- [QUOTED PASSAGE]:
+++

[Numpy-discussion] record data previous to Numpy use

Wed Jul 5 17:53:31 EDT 2017

Hi Paul,

> ascii file is an input format (and the only one I can deal with)
> 
> HDF5 one might be an export one (it's one of the options) in order to speed up the post-processing stage
> 
> 
> 
> Paul
> 
> 
> 
> 
> 
> Le 2017-07-05 20:19, Thomas Caswell a écrit :
> 
>> Are you tied to ASCII files?   HDF5 (via h5py or pytables) might be a better storage format for what you are describing.
>>  
>> Tom
>> 
>> On Wed, Jul 5, 2017 at 8:42 AM <paul.carrico at free.fr> wrote:
>> Dear all
>> 
>> 
>> 
>> I'm sorry if my question is too basic (not fully in relation to Numpy – while it is to build matrices and to work with Numpy afterward), but I'm spending a lot of time and effort to find a way to record data from an asci while, and reassign it into a matrix/array ... with unsuccessfully!
>> 
>> 
>> 
>> The only way I found is to use 'append()' instruction involving dynamic memory allocation. :-(
>> 
>> 
>> 
>> From my current experience under Scilab (a like Matlab scientific solver), it is well know:
>> 
>> 	• Step 1 : matrix initialization like 'np.zeros(n,n)'
>> 	• Step 2 : record the data
>> 	• and write it in the matrix (step 3)
>> 
>> 
>> I'm obviously influenced by my current experience, but I'm interested in moving to Python and its packages
>> 
>> 
>> 
>> For huge asci files (involving dozens of millions of lines), my strategy is to work by 'blocks' as :
>> 
>> 	• Find the line index of the beginning and the end of one block (this implies that the file is read ounce)

+++

- [DATA SECTION]:
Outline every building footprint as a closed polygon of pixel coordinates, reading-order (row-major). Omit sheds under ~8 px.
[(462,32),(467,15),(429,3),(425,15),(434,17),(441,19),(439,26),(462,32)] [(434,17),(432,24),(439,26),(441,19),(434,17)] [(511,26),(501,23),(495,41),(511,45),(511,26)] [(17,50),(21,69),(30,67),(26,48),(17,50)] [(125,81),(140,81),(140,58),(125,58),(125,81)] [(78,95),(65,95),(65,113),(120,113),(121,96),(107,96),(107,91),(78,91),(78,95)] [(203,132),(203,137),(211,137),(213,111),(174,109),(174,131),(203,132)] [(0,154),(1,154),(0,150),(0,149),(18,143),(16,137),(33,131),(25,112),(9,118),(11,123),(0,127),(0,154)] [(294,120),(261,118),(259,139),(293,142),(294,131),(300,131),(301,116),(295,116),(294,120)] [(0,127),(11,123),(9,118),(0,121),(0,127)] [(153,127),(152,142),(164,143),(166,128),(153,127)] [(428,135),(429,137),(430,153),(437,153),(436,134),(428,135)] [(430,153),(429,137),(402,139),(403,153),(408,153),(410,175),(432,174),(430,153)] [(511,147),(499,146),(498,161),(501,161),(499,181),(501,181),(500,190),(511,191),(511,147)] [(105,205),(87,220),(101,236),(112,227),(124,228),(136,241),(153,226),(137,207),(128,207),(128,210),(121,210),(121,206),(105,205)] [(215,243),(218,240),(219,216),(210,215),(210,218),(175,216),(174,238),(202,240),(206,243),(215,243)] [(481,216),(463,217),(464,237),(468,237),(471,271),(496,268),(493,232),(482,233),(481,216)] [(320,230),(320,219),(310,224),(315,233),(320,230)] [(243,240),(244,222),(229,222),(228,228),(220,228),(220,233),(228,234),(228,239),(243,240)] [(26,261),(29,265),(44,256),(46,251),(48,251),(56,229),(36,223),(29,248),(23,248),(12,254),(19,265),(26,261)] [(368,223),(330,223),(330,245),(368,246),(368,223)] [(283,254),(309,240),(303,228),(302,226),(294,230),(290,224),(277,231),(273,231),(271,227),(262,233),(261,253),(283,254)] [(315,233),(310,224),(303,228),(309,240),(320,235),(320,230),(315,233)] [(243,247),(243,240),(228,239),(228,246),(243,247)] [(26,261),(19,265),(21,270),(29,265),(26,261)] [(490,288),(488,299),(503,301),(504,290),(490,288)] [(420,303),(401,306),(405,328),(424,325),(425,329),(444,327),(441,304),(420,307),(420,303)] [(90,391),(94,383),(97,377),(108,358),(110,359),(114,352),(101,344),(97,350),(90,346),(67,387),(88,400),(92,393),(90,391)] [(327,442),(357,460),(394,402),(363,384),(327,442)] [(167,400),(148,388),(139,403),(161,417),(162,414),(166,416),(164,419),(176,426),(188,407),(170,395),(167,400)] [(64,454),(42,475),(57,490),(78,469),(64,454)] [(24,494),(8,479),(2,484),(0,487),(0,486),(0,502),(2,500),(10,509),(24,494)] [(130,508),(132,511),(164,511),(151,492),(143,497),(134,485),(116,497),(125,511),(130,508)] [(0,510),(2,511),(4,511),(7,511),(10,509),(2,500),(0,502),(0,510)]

+++

- [WHAT IS ASKED]: Repeat the part of the Numpy thread above that begins at the words "[Numpy-discussion] record data" and ends after the words "can deal with)".

- [THE COMPLETED TASK]:
[Numpy-discussion] record data previous to Numpy use

Wed Jul 5 17:53:31 EDT 2017

Hi Paul,

> ascii file is an input format (and the only one I can deal with)